The n-Category Café

Obstructions to n-Bundle Lifts Part II: The BIG Diagram

Posted by Urs Schreiber

In Obstructions for $n$-Bundle Lifts and Obstructions, Tangent Categories and Lie $N$-tegration I mentioned some aspects of how to use the differential version of $n$-transport in terms of “$n$-Cartan”-connections (described first here and now with more details in the section String- and Chern-Simons $n$-transport in the slide show of the same name) together with the usage of weak cokernels (see also this) gives a direct way to demonstrate that rationally (i.e. at the level of deRham cohomology, refining this to integral classes will take more work) the obstruction to lifting a $G$-bundle through a String-like extension

$$0 \to \Sigma^{n-1}u(1) \to g_\mu \to g \to 0$$

of the Lie algebra $g = \mathrm{Lie}(G)$ to the Baez-Crans type Lie $n$-algebra $g_\mu$ coming from a Lie algebra $(n+1)$-cocylce is given (rationally) by the characteristic deRham class of the $G$-bundle with respect to the invariant polynomial $k$ corresponding to $\mu$.

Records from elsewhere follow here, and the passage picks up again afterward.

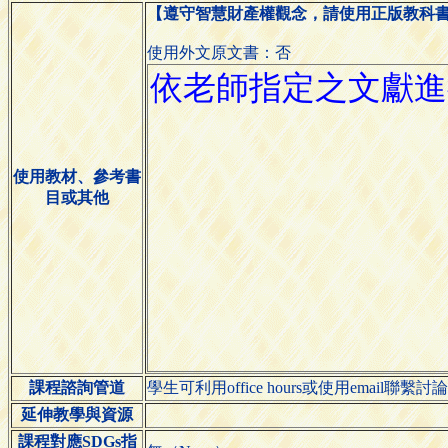
【遵守智慧財產權觀念，請使用正版教科
使用外文原文書：否
使用教材、參考書
目或其他
課程諮詢管道
學生可利用office hours或使用email聯繫討
延伸教學與資源
課程對應SDGs指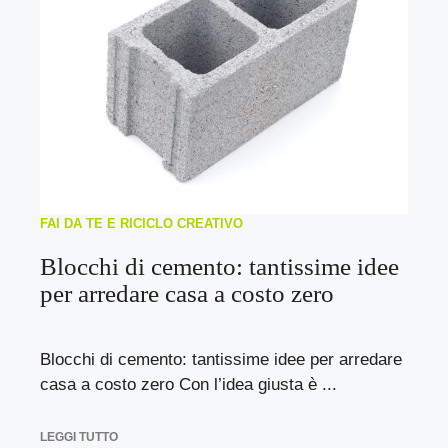
FAI DA TE E RICICLO CREATIVO
Blocchi di cemento: tantissime idee
per arredare casa a costo zero
Blocchi di cemento: tantissime idee per arredare
casa a costo zero Con l’idea giusta è ...
LEGGI TUTTO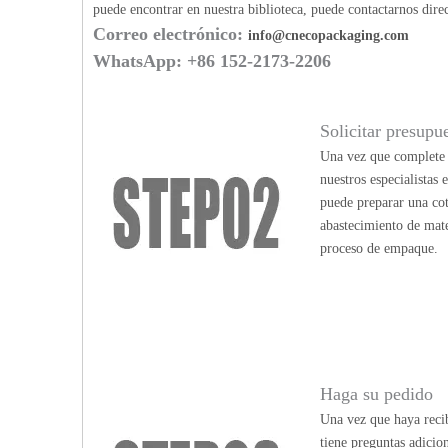
puede encontrar en nuestra biblioteca, puede contactarnos dir
Correo electrónico:
info@cnecopackaging.com
WhatsApp: +86 152-2173-2206
Solicitar presupu
Una vez que complete n
nuestros especialistas
puede preparar una cot
abastecimiento de mate
proceso de empaque.
Haga su pedido
Una vez que haya recib
tiene preguntas adicio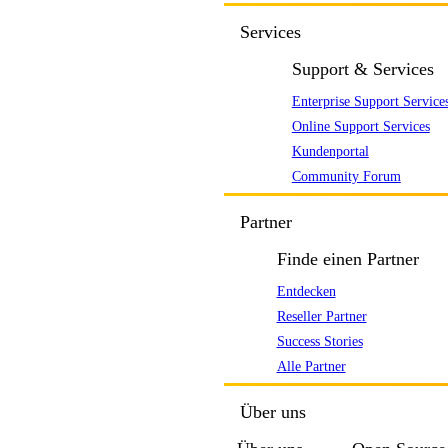
Services
Support & Services
Enterprise Support Service
Online Support Services
Kundenportal
Community Forum
Partner
Finde einen Partner
Entdecken
Reseller Partner
Success Stories
Alle Partner
Über uns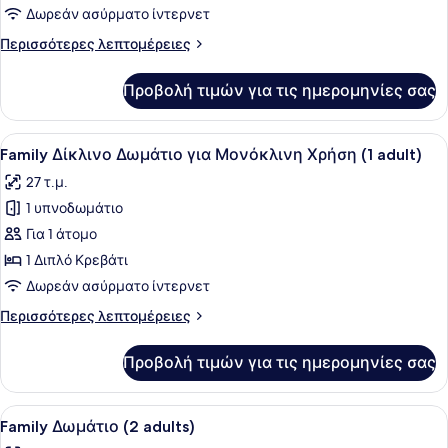
Δωμάτιο
Δωρεάν ασύρματο ίντερνετ
(3
Περισσότερες
Περισσότερες λεπτομέρειες
Adults)
λεπτομέρειες
για
Προβολή τιμών για τις ημερομηνίες σας
Τρίκλινο
Δωμάτιο
(3
Προβολή
Ένα σύγχρονο δωμάτιο ξενοδοχείου
12
Adults)
Family Δίκλινο Δωμάτιο για Μονόκλινη Χρήση (1 adult)
όλων
27 τ.μ.
των
1 υπνοδωμάτιο
φωτογραφιών
για
Για 1 άτομο
Family
1 Διπλό Κρεβάτι
Δίκλινο
Δωρεάν ασύρματο ίντερνετ
Δωμάτιο
Περισσότερες
Περισσότερες λεπτομέρειες
για
λεπτομέρειες
Μονόκλινη
για
Προβολή τιμών για τις ημερομηνίες σας
Family
Χρήση
Δίκλινο
(1
Δωμάτιο
Προβολή
Ένα σύγχρονο δωμάτιο ξενοδοχείου
adult)
12
για
Family Δωμάτιο (2 adults)
όλων
Μονόκλινη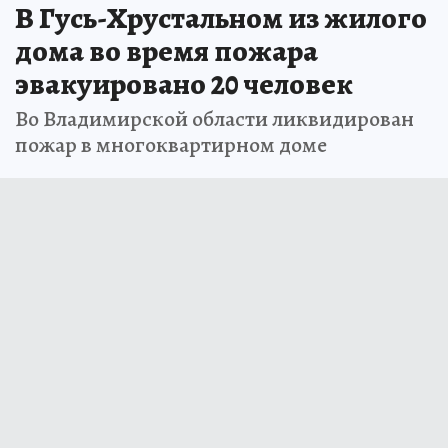
В Гусь-Хрустальном из жилого
дома во время пожара
эвакуировано 20 человек
Во Владимирской области ликвидирован
пожар в многоквартирном доме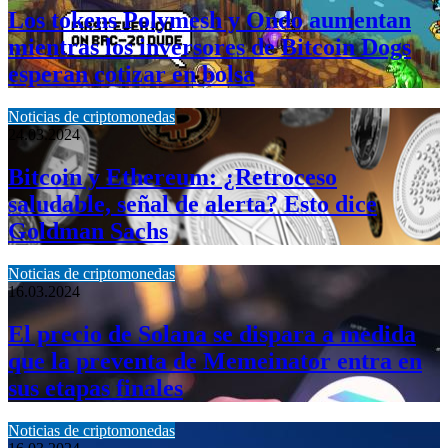
Los tokens Polymesh y Ondo aumentan
mientras los inversores de Bitcoin Dogs
esperan cotizar en bolsa
Noticias de criptomonedas
24.03.2024
Bitcoin y Ethereum: ¿Retroceso
saludable, señal de alerta? Esto dice
Goldman Sachs
Noticias de criptomonedas
16.03.2024
El precio de Solana se dispara a medida
que la preventa de Memeinator entra en
sus etapas finales
Noticias de criptomonedas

So for $g_\mu$ the String Lie 2-algebra this says that the obstruction of lifting a Spin-bundle to a String-bundle is given by the Pontryagin class of that bundle. (But this argument cannot distinguish, at the moment, the torsion components and hence does not see the distinction between the Pontryagin class $p_1$ of the underlying $SO(n)$-bundle and the true class $\frac{1}{2}p_1$ of the $\mathrm{Spin}(n)$-bundle.)

While the essential diagram can be seen in section String and Chern-Simons $n$-Transport, subsection Obstructing $n$-bundles: differential picture, I had mentioned a big hand-drawn diagram which also contains all the details for how to exactly evaluate all the arrows as morphisms of the Koszul-dual quasi-free differential algebras.

This here is to provide this big diagram, in case anyone is interested.

Diagram illustrating String-like lifts and their Chern-Simons-like obstructions (beware: 6 MB)

This was drawn while I visited Hisham Sati in Yale. With Danny we are working on a generalization of this statement, which however I am not allowed to mention in public for the moment.

Recall that the main idea is this:

Given a principal $n$-transport for the $n$-group $B$ and/or the corresponding $n$-Cartan connection for the corresponding Lie $n$-algebra, and given a sequence

$$K \to G \stackrel{t}{\to} B$$

of Lie $n$-groups and/or Lie $n$-algebras, we ask whether and when we may lift the transport with values in $B$ to a transport with values in $G$.

To determine this, we compute the postcomposition of the $n$-transport with the cokernel of $t$. The nontriviality of this should be the obstruction to the lift.

Since we are dealing with higher stuff, we want to be sophisticated about this cokernel.

The idea is to first form the mapping cone $(K \to G)$, use that this is equivalent to $B$, and then compute the cokernel of the inclusion $G \hookrightarrow (K \to G)$.

At least for the case at hand, String-like extensions, that’s tractable and leads to the described result.